Celia de Molina Díaz (born 31 March 1983 in Linares, Jaén) is a Spanish actress and screenwriter known for starring in the film Cómo sobrevivir a una despedida and for being the creator and host of the web series El antivlog.

== Biography ==
Celia de Molina was born on March 31, 1983, in Linares, Jaén, but grew up in Granada. She is the daughter of Agustin de Molina Ortega and Emilia Diaz Quero. She is the older sister of the actress, Natalia de Molina. She has two older sisters, Isabel De Molina and Emilia De Molina. She graduated from the Escuela Superior de Arte Dramático de Sevilla y Málaga in 2007 and has taken several training courses, both in acting and in dance and singing.

== Career ==
She has developed most of her career as an actress in theater. In 2010, she created the theatrical space Garaje Lumière in Madrid, which she directed and played the role of stage programmer for three years.

Her television debut was with a small episodic role in the Canal Sur series Arrayán. We have also been able to see her in series such as Anclados, Yo quisiera and Cuerpo de Élite with episodic characters. In 2018, she appeared as a secondary in the series Lontano da te, which is currently in post-production and can be seen in Italy and Spain, and stars Megan Montaner, Pepón Nieto and Rosario Pardo, among others.

In the cinema, she has had several incursions as a supporting actress. Her big break came in 2015 when she starred in the film Cómo sobrevivir a una despedida by director Manuela Burló Moreno. She appeared in that film alongside her sister Natalia de Molina, Úrsula Corberó, Brays Efe and María Hervás.

In 2016, she created and starred in the webseries El Antivlog, which can be seen through the platform Flooxer.
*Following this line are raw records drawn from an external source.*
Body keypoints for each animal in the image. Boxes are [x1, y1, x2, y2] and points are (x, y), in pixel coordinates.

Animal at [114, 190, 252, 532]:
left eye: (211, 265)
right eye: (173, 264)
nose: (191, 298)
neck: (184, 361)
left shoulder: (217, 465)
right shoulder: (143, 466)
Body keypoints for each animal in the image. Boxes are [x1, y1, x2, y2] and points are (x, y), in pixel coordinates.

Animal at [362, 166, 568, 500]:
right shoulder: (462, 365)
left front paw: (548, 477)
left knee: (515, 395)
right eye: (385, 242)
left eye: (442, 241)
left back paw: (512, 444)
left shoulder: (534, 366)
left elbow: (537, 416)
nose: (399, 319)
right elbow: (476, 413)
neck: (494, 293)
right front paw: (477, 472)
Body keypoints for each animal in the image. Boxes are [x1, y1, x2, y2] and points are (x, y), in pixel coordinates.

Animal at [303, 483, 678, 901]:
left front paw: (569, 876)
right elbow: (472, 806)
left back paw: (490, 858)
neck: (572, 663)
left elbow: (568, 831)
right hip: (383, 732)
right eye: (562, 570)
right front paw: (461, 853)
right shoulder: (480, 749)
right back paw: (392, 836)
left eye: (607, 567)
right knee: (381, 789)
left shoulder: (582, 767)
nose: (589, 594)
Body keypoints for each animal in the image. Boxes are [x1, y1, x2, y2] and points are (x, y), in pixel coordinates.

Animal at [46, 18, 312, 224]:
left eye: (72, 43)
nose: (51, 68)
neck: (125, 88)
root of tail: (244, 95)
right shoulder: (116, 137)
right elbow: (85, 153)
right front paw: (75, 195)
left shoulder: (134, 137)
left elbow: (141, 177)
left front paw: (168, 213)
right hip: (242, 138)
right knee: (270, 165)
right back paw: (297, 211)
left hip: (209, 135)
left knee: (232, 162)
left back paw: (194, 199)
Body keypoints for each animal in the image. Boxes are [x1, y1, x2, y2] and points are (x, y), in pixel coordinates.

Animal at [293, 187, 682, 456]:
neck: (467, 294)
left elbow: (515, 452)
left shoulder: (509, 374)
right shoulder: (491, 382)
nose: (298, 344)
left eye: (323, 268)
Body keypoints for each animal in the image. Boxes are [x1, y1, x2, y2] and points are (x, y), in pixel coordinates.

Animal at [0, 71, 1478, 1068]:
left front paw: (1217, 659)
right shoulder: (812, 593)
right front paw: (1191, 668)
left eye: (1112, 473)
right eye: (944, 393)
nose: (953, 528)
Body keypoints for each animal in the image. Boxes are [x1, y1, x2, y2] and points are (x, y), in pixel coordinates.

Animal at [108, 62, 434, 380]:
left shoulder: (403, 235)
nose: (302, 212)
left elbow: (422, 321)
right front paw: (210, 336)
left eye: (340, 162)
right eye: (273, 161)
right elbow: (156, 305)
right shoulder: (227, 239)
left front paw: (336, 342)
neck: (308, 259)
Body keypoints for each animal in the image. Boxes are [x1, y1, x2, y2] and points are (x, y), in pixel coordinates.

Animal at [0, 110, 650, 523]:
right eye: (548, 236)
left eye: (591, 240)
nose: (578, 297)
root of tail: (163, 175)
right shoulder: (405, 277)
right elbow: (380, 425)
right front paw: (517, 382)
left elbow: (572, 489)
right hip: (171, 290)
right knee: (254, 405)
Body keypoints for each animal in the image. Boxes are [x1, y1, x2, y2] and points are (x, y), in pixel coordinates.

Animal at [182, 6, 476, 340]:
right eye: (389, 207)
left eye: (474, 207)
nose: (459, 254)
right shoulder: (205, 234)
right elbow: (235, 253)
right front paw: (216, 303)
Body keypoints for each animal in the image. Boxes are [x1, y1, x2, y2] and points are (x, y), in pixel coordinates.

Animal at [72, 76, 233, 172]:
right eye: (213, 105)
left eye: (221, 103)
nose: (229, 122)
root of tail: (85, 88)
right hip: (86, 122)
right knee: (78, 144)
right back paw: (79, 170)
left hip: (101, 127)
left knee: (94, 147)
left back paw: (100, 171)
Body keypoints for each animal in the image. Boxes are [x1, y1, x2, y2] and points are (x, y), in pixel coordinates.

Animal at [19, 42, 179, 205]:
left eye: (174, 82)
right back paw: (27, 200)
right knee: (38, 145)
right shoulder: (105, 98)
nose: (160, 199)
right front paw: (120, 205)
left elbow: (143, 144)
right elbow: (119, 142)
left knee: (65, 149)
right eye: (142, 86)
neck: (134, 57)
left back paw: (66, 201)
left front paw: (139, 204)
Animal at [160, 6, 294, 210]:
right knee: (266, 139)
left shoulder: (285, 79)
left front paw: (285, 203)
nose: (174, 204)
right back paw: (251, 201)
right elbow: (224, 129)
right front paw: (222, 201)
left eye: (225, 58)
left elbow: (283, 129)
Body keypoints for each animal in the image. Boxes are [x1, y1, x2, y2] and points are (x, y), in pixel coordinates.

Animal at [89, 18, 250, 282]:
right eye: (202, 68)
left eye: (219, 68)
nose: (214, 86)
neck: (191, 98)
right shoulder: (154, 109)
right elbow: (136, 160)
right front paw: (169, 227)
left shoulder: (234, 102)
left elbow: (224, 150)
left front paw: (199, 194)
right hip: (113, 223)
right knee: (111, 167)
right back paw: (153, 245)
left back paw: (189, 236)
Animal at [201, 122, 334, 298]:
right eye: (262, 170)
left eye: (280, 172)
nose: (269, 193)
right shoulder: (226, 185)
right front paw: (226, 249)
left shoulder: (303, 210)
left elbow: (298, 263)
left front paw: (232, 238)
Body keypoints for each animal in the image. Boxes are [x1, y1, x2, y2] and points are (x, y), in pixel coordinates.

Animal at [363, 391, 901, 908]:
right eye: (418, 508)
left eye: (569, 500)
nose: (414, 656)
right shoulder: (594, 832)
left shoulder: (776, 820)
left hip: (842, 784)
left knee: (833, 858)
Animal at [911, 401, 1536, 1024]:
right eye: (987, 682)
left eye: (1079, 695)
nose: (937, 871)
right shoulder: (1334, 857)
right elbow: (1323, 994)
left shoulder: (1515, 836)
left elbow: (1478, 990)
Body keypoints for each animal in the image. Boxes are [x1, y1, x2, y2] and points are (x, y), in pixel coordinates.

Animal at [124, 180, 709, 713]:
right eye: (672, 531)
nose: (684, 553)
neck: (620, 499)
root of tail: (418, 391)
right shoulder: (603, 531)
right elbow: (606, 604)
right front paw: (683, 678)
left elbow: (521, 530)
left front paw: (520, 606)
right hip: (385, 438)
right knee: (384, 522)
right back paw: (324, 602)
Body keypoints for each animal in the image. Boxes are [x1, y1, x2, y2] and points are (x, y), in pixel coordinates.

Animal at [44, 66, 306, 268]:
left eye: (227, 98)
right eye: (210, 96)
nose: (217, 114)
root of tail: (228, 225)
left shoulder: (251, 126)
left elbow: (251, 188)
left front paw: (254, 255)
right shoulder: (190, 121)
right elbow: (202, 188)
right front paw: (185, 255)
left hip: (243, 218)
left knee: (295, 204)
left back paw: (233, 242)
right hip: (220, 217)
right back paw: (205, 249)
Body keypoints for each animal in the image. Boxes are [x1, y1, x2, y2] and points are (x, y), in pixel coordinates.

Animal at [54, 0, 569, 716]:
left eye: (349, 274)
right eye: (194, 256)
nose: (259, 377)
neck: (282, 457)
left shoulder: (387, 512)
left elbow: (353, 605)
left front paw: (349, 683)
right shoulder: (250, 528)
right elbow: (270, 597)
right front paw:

It is a humorous critique of the vlogger world.

In 2017, she started working on the comedy Late Motiv, directed by Andreu Buenafuente and broadcast on the pay channel #0. Also in that year, she was in the second season of the comedy show El fin de la comedia, which was led by Ignatius Farray.

She is currently developing what will be her first feature film as screenwriter and director, No es universal at the Film Academy Residencies.

== Filmography ==

=== Feature films ===

| Year | Title | Directed by | Role |
|---|---|---|---|
| 2009 | Madre amadísima | Pilar Távora | Celia |
| 2013 | Temporal | José Luis López González | Jenifer |
| 2015 | Cómo sobrevivir a una despedida | Manuela Burló Moreno | Gisela |
| 2016 | Marica tú | Ismael Núñez | Charuca |
| 2019 | ¿A quién te llevarías a una isla desierta? | Jota Linares | Celia |
| 2021 | El Cover | Secun de la Rosa | Amanda |

=== Television ===

| Year | Title | Channel | Role | Duration |
| 2015 | Anclados | Telecinco | Carolina González | 1 episode |
| 2016 – 2017 | El antivlog | Flooxer | Celia | 12 episodes |
| 2017 | El fin de la comedia | Comedy Central | Ella misma | 1 episode |
| 2018 | Cuerpo de élite | Antena 3 | Loli García | 1 episode |
| Yo quisiera | Divinity | Celia | 1 episode |
| Gente hablando | Flooxer | Marta | 1 episode |
| Pequeñas coincidencias | Amazon Prime Video | Cuñada de Javi | 1 episode |
| 2019 | Terror y feria | Flooxer | Rosa Mari Lifante | 1 episode |
| 2020 | Lejos de ti | Telecinco | Anna | 7 episodes |
| 2021 | El Vecino | Netflix | Greta | 3 episodes |
| Reyes de la noche | Movistar | Concha | 6 episodes |

=== Television programs ===

| Year | Title | Channel | Role |
|---|---|---|---|
| 2017 | Late motiv | #0 | Collaborator |
| 2018 – present | La hora YouTuber | Los 40 | Collaborator |

== Personal life ==
She is in a relationship with Italian Francesco Pozzi with whom she has a son.